Odin: god of war
Big dreams
‘The big dream feels significant.
The big dream is the kind the president has.
He wakes and tells it to the secretary,
Together they tell it to the cabinet,
And before you know there is war.’
Louis Simpson
Although John Sanford thinks that all dreams have some significance certainly some ‘big dreams’ stand out for all of us. Both Thomas Merton and Carl Jung had some of these – as did Sigmund Freud, but it is here that how the dream is interpreted is central. For example, a big dream will be understood and analysed differently by a spiritual seeker than by a narcissist or power hungry general. Too often wars and revolutions, economic crises and political upheavals are only described in terms of the apparently rational causes leading up to them. This is inevitably then a partial view that leaves out the unconscious. History happens by collective forces operating through individuals, and so particularly influential are the prophets, seers, dictators and demagogues – who through some sort of myth-making can hugely influence millions of people.
The Jungian analyst Anthony Stephens sees how the mythology that springs up around such powerful people is made of visions and dreams. Such forces and manifestations are not always understood, and the consequences can be dire. One of the demagogues who inflicted most suffering on the twentieth century was Adolf Hitler who described himself as a somnambulist whose footsteps were guided by Providence. In 1917 he had a dream and in 1938 a vision which he believed confirmed the exalted role that Destiny had prepared for him.
In the dream when he was serving in the Bavarian Infantry on the Somme, he had a nightmare: he dreamt he was being buried under an avalanche of earth and molten iron. Waking up Hitler left the dugout in search of air – leaving the trench he felt he was not acting of his own free will, but rather being led. When the enemy guns fired, he threw himself to the ground, and then after hurried back to the trench to find that a direct hit meant that his comrades had either been blown to bits or buried alive. From the dream, Hitler felt he was special and had been entrusted with a divine mission.

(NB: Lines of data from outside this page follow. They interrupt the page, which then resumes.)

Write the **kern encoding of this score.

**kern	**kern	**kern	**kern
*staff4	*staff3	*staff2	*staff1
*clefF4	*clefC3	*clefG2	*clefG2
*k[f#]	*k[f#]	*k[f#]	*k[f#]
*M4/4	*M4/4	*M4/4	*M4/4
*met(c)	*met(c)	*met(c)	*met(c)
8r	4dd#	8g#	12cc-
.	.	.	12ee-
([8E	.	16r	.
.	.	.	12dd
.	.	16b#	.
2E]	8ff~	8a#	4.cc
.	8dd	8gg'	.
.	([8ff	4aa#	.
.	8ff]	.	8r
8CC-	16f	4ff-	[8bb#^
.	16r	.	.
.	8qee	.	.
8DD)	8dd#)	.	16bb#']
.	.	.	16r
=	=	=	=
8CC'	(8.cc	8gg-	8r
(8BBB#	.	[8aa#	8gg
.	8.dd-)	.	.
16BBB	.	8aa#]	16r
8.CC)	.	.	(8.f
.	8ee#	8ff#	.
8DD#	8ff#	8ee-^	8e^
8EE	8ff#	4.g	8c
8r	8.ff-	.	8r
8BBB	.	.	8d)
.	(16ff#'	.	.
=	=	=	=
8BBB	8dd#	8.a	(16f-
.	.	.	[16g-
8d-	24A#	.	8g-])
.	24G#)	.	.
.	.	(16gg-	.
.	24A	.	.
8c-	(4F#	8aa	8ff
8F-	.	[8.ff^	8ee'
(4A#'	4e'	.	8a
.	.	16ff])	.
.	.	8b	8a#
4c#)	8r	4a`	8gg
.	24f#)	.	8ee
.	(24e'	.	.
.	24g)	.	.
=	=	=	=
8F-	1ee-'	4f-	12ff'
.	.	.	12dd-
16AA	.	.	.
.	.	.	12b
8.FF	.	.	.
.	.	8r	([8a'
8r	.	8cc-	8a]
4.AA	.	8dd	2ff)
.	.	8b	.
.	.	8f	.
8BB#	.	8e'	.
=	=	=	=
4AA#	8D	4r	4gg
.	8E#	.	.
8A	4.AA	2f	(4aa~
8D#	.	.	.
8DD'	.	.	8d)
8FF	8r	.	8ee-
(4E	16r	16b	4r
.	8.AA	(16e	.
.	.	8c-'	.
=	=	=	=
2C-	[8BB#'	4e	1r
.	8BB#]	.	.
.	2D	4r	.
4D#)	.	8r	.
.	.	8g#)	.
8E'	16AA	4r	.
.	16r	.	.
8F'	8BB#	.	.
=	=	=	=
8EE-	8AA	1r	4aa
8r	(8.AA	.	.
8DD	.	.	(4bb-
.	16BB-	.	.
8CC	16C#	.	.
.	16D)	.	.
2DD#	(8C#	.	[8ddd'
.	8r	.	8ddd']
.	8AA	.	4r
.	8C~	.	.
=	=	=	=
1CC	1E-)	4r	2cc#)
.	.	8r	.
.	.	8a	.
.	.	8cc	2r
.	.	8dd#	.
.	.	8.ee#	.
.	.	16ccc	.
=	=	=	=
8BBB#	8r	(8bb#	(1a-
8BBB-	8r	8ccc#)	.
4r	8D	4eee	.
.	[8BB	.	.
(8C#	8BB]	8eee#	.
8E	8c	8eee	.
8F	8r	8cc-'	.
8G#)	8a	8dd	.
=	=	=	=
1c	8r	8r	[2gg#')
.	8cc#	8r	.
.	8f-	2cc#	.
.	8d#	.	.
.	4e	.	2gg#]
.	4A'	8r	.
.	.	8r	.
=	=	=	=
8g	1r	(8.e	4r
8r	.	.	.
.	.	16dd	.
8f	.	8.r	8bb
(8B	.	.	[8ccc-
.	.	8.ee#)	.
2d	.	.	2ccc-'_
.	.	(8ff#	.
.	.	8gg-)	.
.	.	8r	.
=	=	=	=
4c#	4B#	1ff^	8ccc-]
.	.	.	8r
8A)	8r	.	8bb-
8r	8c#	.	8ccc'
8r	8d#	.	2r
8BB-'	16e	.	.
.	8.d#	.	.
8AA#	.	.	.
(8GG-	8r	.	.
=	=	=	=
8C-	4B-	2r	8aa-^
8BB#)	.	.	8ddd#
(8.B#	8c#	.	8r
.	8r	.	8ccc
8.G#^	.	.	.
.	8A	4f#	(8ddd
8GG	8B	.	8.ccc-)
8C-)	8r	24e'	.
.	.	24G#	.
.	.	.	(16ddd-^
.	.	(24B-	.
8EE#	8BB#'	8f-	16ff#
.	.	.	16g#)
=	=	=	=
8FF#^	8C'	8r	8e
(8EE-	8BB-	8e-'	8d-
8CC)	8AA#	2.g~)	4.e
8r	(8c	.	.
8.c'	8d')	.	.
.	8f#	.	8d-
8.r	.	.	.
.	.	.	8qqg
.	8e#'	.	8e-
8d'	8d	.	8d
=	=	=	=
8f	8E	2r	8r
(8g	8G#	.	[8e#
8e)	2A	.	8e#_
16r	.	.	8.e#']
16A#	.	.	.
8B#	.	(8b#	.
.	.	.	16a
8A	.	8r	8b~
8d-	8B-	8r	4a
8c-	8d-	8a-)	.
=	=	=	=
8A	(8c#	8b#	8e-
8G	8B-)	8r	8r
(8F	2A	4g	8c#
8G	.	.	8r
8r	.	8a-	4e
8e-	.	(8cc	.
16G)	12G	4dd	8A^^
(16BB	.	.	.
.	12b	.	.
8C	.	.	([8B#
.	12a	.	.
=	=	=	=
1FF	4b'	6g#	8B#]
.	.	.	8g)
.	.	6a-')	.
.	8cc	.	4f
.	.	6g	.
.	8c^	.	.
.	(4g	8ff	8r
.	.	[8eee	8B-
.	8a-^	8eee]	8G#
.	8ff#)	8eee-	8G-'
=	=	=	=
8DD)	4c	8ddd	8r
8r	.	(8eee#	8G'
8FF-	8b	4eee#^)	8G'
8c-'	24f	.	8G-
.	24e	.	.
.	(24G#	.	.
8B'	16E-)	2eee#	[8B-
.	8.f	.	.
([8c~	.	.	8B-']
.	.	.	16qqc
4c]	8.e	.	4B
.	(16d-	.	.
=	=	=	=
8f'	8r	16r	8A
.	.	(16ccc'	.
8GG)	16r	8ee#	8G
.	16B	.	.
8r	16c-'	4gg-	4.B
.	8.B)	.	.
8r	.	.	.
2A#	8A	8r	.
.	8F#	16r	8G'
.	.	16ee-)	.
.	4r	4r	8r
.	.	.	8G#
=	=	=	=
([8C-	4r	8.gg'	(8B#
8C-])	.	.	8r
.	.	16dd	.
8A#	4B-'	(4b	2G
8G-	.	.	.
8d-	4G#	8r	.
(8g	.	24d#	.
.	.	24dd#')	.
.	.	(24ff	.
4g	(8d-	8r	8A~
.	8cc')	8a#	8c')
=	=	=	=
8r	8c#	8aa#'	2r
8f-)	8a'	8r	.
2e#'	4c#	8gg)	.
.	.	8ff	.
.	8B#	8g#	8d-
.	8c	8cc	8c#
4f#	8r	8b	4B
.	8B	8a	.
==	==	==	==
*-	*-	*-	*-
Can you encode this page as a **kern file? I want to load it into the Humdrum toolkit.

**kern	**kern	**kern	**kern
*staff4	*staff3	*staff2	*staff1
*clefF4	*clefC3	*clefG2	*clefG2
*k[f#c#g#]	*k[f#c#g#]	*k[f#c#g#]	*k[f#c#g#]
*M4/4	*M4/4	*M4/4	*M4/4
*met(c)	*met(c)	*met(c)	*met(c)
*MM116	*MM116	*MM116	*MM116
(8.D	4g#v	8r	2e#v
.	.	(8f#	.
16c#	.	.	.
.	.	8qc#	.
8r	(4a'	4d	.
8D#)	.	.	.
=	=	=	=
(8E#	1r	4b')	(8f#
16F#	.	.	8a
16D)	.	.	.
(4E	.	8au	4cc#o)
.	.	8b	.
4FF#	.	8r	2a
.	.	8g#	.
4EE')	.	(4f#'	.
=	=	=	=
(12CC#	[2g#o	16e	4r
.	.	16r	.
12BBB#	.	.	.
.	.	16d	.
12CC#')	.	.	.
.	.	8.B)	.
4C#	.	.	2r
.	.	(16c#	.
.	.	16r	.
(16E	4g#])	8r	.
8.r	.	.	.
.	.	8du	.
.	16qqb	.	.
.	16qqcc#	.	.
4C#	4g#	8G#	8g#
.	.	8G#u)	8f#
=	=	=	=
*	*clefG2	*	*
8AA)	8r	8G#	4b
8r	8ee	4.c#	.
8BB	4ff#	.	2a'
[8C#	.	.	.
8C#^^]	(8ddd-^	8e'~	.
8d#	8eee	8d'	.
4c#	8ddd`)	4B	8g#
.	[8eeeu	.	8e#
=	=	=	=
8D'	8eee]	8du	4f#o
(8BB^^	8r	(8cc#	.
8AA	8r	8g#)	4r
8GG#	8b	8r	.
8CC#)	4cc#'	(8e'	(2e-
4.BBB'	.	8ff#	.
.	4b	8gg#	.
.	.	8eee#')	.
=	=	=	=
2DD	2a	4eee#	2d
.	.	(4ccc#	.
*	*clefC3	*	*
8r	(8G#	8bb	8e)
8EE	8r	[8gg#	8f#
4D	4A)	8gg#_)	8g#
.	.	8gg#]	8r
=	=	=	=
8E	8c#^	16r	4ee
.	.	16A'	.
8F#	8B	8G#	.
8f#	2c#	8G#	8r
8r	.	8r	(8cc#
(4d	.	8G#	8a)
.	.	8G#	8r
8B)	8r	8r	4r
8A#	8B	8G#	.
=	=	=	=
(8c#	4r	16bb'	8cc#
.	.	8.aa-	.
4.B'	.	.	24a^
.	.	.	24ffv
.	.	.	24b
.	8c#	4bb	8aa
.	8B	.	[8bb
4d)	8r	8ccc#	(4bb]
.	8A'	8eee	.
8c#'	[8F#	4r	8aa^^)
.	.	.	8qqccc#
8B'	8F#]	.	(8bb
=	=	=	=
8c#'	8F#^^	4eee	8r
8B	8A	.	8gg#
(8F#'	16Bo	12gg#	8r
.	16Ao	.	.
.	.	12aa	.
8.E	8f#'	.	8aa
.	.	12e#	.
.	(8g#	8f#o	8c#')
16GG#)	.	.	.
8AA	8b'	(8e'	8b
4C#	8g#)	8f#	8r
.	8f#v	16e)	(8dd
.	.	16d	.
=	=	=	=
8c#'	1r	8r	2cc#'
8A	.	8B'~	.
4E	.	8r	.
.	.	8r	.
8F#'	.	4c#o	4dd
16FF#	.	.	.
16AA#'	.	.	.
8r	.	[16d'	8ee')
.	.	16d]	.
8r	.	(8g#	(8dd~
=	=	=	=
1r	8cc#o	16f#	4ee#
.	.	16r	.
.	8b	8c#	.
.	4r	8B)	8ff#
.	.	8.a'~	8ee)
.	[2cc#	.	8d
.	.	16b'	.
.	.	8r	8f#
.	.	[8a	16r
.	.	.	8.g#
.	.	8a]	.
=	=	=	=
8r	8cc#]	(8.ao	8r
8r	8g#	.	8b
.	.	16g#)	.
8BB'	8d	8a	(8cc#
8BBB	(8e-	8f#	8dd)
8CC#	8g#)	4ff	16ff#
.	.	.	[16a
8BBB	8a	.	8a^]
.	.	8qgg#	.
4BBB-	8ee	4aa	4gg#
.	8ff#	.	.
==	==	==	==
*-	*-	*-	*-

The vision took place 21 years later after he had occupied Austria and stood on a balcony in front of a huge hysterical crowd.
‘In a highly emotional state, he gazed skywards and received a clear impression of Odin, the old German war god, looking down on the tumultuous scene and pointing imperiously to the East. Hitler took this apparition as an affirmation from on high for his plans to invade Russia … he failed to work on the deeper meaning of this visitation.’
Hitler lacked any insight on his own manic quest for world domination, and as Stephens suggests choose the wrong and unreliable god (Odin) to trust. He lacked objectivity and humility, and allowed the dream and vision to confirm his faith in his own special mission and his belief in his invulnerability, firmly convinced he was under divine protection. In fact, the earlier dream could have been prophetic of what was his true destiny – death and destruction during a bombardment in an underground bunker but not until after terrible widespread death and destruction.